»»

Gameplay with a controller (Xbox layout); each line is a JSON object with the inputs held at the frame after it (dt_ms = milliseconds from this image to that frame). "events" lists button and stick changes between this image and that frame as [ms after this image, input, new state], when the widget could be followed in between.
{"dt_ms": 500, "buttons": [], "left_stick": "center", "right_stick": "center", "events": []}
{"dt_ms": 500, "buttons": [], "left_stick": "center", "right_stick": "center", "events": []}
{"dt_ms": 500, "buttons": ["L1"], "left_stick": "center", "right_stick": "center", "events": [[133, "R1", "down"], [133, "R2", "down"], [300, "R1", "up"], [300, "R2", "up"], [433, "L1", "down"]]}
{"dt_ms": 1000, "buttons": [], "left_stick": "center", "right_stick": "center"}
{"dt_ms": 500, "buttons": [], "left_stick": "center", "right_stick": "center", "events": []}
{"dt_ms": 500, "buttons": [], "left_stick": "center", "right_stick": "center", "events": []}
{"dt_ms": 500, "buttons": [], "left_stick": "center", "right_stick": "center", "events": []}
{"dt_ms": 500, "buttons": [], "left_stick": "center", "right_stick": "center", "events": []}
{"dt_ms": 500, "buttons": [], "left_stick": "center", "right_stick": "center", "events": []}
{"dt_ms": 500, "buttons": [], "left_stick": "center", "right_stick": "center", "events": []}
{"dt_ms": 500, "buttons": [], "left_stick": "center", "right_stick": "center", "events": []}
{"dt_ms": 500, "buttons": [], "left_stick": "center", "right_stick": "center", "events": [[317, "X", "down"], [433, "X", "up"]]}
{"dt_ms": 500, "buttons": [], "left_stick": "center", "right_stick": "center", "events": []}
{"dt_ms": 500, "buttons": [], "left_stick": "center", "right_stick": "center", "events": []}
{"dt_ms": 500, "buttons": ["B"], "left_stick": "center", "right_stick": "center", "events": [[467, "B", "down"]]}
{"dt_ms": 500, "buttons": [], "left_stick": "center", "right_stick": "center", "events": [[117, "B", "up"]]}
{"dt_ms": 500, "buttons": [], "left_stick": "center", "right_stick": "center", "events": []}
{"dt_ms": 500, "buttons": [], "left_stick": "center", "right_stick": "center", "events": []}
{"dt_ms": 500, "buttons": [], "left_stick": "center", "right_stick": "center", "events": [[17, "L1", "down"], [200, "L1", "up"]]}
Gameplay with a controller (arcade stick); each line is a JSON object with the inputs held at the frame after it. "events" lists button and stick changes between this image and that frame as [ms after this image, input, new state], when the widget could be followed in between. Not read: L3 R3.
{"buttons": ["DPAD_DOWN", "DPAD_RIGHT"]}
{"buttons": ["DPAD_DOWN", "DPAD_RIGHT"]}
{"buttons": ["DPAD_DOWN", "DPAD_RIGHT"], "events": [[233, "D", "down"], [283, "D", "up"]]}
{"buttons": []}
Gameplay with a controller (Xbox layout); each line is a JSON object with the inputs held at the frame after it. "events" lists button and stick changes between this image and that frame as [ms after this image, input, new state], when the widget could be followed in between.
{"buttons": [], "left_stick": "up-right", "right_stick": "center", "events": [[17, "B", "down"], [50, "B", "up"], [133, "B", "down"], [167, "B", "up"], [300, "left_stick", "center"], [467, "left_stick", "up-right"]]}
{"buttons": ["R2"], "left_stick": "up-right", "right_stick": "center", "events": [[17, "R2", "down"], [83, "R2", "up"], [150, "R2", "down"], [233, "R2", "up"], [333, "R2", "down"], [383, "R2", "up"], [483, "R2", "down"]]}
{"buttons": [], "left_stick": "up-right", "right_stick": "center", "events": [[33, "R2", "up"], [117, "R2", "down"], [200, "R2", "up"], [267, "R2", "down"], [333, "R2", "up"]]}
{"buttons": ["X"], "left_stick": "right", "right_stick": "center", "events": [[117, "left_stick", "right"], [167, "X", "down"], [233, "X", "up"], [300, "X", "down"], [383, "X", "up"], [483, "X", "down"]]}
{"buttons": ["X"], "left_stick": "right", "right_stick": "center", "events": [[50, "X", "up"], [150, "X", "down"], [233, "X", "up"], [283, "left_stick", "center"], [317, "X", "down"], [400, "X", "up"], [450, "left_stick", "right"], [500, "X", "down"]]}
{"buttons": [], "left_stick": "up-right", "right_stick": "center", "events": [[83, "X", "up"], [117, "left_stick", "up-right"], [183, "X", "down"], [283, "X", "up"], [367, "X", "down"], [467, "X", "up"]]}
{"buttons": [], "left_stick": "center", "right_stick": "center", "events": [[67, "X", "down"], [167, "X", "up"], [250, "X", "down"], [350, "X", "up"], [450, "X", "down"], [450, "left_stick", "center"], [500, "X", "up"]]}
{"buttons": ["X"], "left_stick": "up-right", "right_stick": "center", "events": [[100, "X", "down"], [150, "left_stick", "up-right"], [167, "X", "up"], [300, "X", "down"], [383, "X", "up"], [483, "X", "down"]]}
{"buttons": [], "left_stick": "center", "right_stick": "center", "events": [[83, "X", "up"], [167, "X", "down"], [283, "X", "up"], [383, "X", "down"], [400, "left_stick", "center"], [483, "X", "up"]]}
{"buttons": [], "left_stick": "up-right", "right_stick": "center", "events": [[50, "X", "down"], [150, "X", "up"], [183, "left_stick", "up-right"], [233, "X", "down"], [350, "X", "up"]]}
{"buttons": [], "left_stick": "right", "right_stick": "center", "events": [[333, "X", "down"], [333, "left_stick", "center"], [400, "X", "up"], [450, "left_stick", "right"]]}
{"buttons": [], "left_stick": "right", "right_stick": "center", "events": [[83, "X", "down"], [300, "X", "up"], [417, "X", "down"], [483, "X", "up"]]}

««

*TASK REQUIREMENTS*: Extract all of the data above and output it character for character.

*RESPONSE TO THE EXERCISE*:
Gameplay with a controller (Xbox layout); each line is a JSON object with the inputs held at the frame after it (dt_ms = milliseconds from this image to that frame). "events" lists button and stick changes between this image and that frame as [ms after this image, input, new state], when the widget could be followed in between.
{"dt_ms": 500, "buttons": [], "left_stick": "center", "right_stick": "center", "events": []}
{"dt_ms": 500, "buttons": [], "left_stick": "center", "right_stick": "center", "events": []}
{"dt_ms": 500, "buttons": ["L1"], "left_stick": "center", "right_stick": "center", "events": [[133, "R1", "down"], [133, "R2", "down"], [300, "R1", "up"], [300, "R2", "up"], [433, "L1", "down"]]}
{"dt_ms": 1000, "buttons": [], "left_stick": "center", "right_stick": "center"}
{"dt_ms": 500, "buttons": [], "left_stick": "center", "right_stick": "center", "events": []}
{"dt_ms": 500, "buttons": [], "left_stick": "center", "right_stick": "center", "events": []}
{"dt_ms": 500, "buttons": [], "left_stick": "center", "right_stick": "center", "events": []}
{"dt_ms": 500, "buttons": [], "left_stick": "center", "right_stick": "center", "events": []}
{"dt_ms": 500, "buttons": [], "left_stick": "center", "right_stick": "center", "events": []}
{"dt_ms": 500, "buttons": [], "left_stick": "center", "right_stick": "center", "events": []}
{"dt_ms": 500, "buttons": [], "left_stick": "center", "right_stick": "center", "events": []}
{"dt_ms": 500, "buttons": [], "left_stick": "center", "right_stick": "center", "events": [[317, "X", "down"], [433, "X", "up"]]}
{"dt_ms": 500, "buttons": [], "left_stick": "center", "right_stick": "center", "events": []}
{"dt_ms": 500, "buttons": [], "left_stick": "center", "right_stick": "center", "events": []}
{"dt_ms": 500, "buttons": ["B"], "left_stick": "center", "right_stick": "center", "events": [[467, "B", "down"]]}
{"dt_ms": 500, "buttons": [], "left_stick": "center", "right_stick": "center", "events": [[117, "B", "up"]]}
{"dt_ms": 500, "buttons": [], "left_stick": "center", "right_stick": "center", "events": []}
{"dt_ms": 500, "buttons": [], "left_stick": "center", "right_stick": "center", "events": []}
{"dt_ms": 500, "buttons": [], "left_stick": "center", "right_stick": "center", "events": [[17, "L1", "down"], [200, "L1", "up"]]}
Gameplay with a controller (arcade stick); each line is a JSON object with the inputs held at the frame after it. "events" lists button and stick changes between this image and that frame as [ms after this image, input, new state], when the widget could be followed in between. Not read: L3 R3.
{"buttons": ["DPAD_DOWN", "DPAD_RIGHT"]}
{"buttons": ["DPAD_DOWN", "DPAD_RIGHT"]}
{"buttons": ["DPAD_DOWN", "DPAD_RIGHT"], "events": [[233, "D", "down"], [283, "D", "up"]]}
{"buttons": []}
Gameplay with a controller (Xbox layout); each line is a JSON object with the inputs held at the frame after it. "events" lists button and stick changes between this image and that frame as [ms after this image, input, new state], when the widget could be followed in between.
{"buttons": [], "left_stick": "up-right", "right_stick": "center", "events": [[17, "B", "down"], [50, "B", "up"], [133, "B", "down"], [167, "B", "up"], [300, "left_stick", "center"], [467, "left_stick", "up-right"]]}
{"buttons": ["R2"], "left_stick": "up-right", "right_stick": "center", "events": [[17, "R2", "down"], [83, "R2", "up"], [150, "R2", "down"], [233, "R2", "up"], [333, "R2", "down"], [383, "R2", "up"], [483, "R2", "down"]]}
{"buttons": [], "left_stick": "up-right", "right_stick": "center", "events": [[33, "R2", "up"], [117, "R2", "down"], [200, "R2", "up"], [267, "R2", "down"], [333, "R2", "up"]]}
{"buttons": ["X"], "left_stick": "right", "right_stick": "center", "events": [[117, "left_stick", "right"], [167, "X", "down"], [233, "X", "up"], [300, "X", "down"], [383, "X", "up"], [483, "X", "down"]]}
{"buttons": ["X"], "left_stick": "right", "right_stick": "center", "events": [[50, "X", "up"], [150, "X", "down"], [233, "X", "up"], [283, "left_stick", "center"], [317, "X", "down"], [400, "X", "up"], [450, "left_stick", "right"], [500, "X", "down"]]}
{"buttons": [], "left_stick": "up-right", "right_stick": "center", "events": [[83, "X", "up"], [117, "left_stick", "up-right"], [183, "X", "down"], [283, "X", "up"], [367, "X", "down"], [467, "X", "up"]]}
{"buttons": [], "left_stick": "center", "right_stick": "center", "events": [[67, "X", "down"], [167, "X", "up"], [250, "X", "down"], [350, "X", "up"], [450, "X", "down"], [450, "left_stick", "center"], [500, "X", "up"]]}
{"buttons": ["X"], "left_stick": "up-right", "right_stick": "center", "events": [[100, "X", "down"], [150, "left_stick", "up-right"], [167, "X", "up"], [300, "X", "down"], [383, "X", "up"], [483, "X", "down"]]}
{"buttons": [], "left_stick": "center", "right_stick": "center", "events": [[83, "X", "up"], [167, "X", "down"], [283, "X", "up"], [383, "X", "down"], [400, "left_stick", "center"], [483, "X", "up"]]}
{"buttons": [], "left_stick": "up-right", "right_stick": "center", "events": [[50, "X", "down"], [150, "X", "up"], [183, "left_stick", "up-right"], [233, "X", "down"], [350, "X", "up"]]}
{"buttons": [], "left_stick": "right", "right_stick": "center", "events": [[333, "X", "down"], [333, "left_stick", "center"], [400, "X", "up"], [450, "left_stick", "right"]]}
{"buttons": [], "left_stick": "right", "right_stick": "center", "events": [[83, "X", "down"], [300, "X", "up"], [417, "X", "down"], [483, "X", "up"]]}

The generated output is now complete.